> **Extract provided**:
Stone pathway through a shaded garden.

The Best Plants Suited For Full Shade

Originally contributed by • last updated 4/12/2021

Kilyan Sockalingum

Finding plants that thrive in full shade isn’t always an easy task.

And while many of us have areas of our yards that don’t get a ton of sunshine, we are often perplexed when it comes to what to plant in these spaces.

As planting season is upon us, we thought we’d share some tips on what works well in full shade areas.

What Is Full Shade?

Before we start making plant recommendations, we should probably let you know what precisely full shade entails because it’s a common misconception.

Contrary to popular belief, full shade doesn’t necessarily mean complete and utter darkness with no sunlight at all.

To be considered full-shade, a spot must receive fewer than three hours of direct sunlight per day. It’s ideal when this direct sunlight occurs in the morning or evening, as the sun’s rays are less potent during those hours.

Some plants that are not suited for full shade areas can grow there, but won’t flourish the same way as varieties that have adapted to these cool, low-light conditions.

Here are some plants that prosper well in those tricky shadowy spots in the yard.


Full disclosure, the options for shade-tolerant vines are more restricted than other plant types, but there are some that do well in darker outdoor areas.

We wanted to include them here because vines offer the ability to add height to your garden and can grow up surfaces such as trellises and walls.

Vines are known more for their foliage than their flowers but can certainly add a lush element to your space.

Some vines that do well in full shade zones are:

  • Boston ivy
  • Climbing hydrangea


Often neglected, shrubs are a great addition to your garden. They add depth, character and can even be shaped to your specific needs.

They also provide an excellent background to showcase your more vibrant or colorful plants, and they can help structure your outdoor areas.

Shrubs are also quite hardy, with many of them in the evergreen variety. Greenery should not be overlooked when it comes to planning a well-structured, healthy-looking garden.

Great shrubs to consider include:

  • Hemlock
  • Yew
  • Holly (Japanese or Inkberry varieties are lovely options)

Ground Covers

Ground covers are useful for a variety of reasons. For starters, they do as their name suggests: they cover the ground.

If you don’t particularly want to look at sparse patches of barren soil, ground cover can help fill these areas over time.

For balanced, multi-levelled gardens, ground covers take care of the lowest level in style.

Many of them also tend to love the shade, which means they’ll have no problem growing in those shady spots where nothing else seems to want to grow.

Here are some shade-loving ground covers to keep an eye out for:

  • Cast iron plant
  • Creeping myrtle
  • Spotted deadnettle
  • Bunchberry
  • Japanese Pachysandra or Painted Fern


Okay, now we’re getting into some truly vibrant colors. While yes, annuals have to be planted every year, they can round out your garden beautifully.

At least that’s the case for gardeners in colder climates.

Did you know that the term ‘annual’ has nothing to do with the plant’s authentic lifecycle? The name actually derives from how gardeners use them in cooler areas of the world.

Where many of these plants originate places like the tropics or rainforests, for example, these flowers live happily all year round. They simply can’t adapt to the cold weather in some parts of the world, which is why they don’t survive the winter.

> **Data shown**:
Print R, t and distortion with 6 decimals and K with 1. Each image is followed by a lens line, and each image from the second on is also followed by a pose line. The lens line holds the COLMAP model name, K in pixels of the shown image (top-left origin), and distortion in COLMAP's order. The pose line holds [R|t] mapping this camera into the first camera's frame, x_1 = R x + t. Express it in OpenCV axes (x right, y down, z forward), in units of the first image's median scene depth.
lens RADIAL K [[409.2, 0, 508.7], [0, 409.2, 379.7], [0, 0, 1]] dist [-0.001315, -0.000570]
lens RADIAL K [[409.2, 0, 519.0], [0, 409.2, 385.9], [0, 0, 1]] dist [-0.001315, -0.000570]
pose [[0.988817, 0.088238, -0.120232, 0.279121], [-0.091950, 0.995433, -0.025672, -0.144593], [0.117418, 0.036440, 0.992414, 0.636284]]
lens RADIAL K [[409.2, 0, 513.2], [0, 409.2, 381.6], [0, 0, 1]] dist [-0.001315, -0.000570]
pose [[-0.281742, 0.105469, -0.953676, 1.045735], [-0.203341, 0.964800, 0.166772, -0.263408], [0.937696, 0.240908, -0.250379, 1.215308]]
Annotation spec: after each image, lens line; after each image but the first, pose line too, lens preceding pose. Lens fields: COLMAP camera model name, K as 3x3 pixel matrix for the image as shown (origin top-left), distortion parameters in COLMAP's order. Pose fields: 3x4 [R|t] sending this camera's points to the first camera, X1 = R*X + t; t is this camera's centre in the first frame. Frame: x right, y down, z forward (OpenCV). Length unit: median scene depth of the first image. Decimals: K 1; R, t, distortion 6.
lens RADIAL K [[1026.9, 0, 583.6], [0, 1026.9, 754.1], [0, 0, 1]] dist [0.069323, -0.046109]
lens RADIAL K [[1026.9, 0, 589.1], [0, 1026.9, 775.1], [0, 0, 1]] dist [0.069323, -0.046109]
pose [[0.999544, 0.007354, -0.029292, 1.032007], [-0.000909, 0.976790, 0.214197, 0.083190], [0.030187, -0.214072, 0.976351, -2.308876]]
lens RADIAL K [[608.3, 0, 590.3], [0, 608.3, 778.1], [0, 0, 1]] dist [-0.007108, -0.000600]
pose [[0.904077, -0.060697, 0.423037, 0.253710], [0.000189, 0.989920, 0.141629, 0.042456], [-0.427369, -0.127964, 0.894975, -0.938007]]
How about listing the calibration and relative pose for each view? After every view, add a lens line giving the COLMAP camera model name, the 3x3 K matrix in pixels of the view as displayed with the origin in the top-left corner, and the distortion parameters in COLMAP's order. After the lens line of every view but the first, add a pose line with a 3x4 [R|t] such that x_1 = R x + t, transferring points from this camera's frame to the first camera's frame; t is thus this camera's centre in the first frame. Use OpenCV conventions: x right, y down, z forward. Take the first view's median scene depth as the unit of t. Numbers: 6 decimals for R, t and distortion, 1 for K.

> **Your tasks**:
- 1) According to the article on shade plants, how much direct sunlight per day can a spot receive and still be considered full shade?
- 2) Retype the passage from the article on shade plants, starting at "If you don’t" and ending at "level in style.".

> **Solution list**:
- 1) Fewer than three hours of direct sunlight per day.

- 2)
If you don’t particularly want to look at sparse patches of barren soil, ground cover can help fill these areas over time.

For balanced, multi-levelled gardens, ground covers take care of the lowest level in style.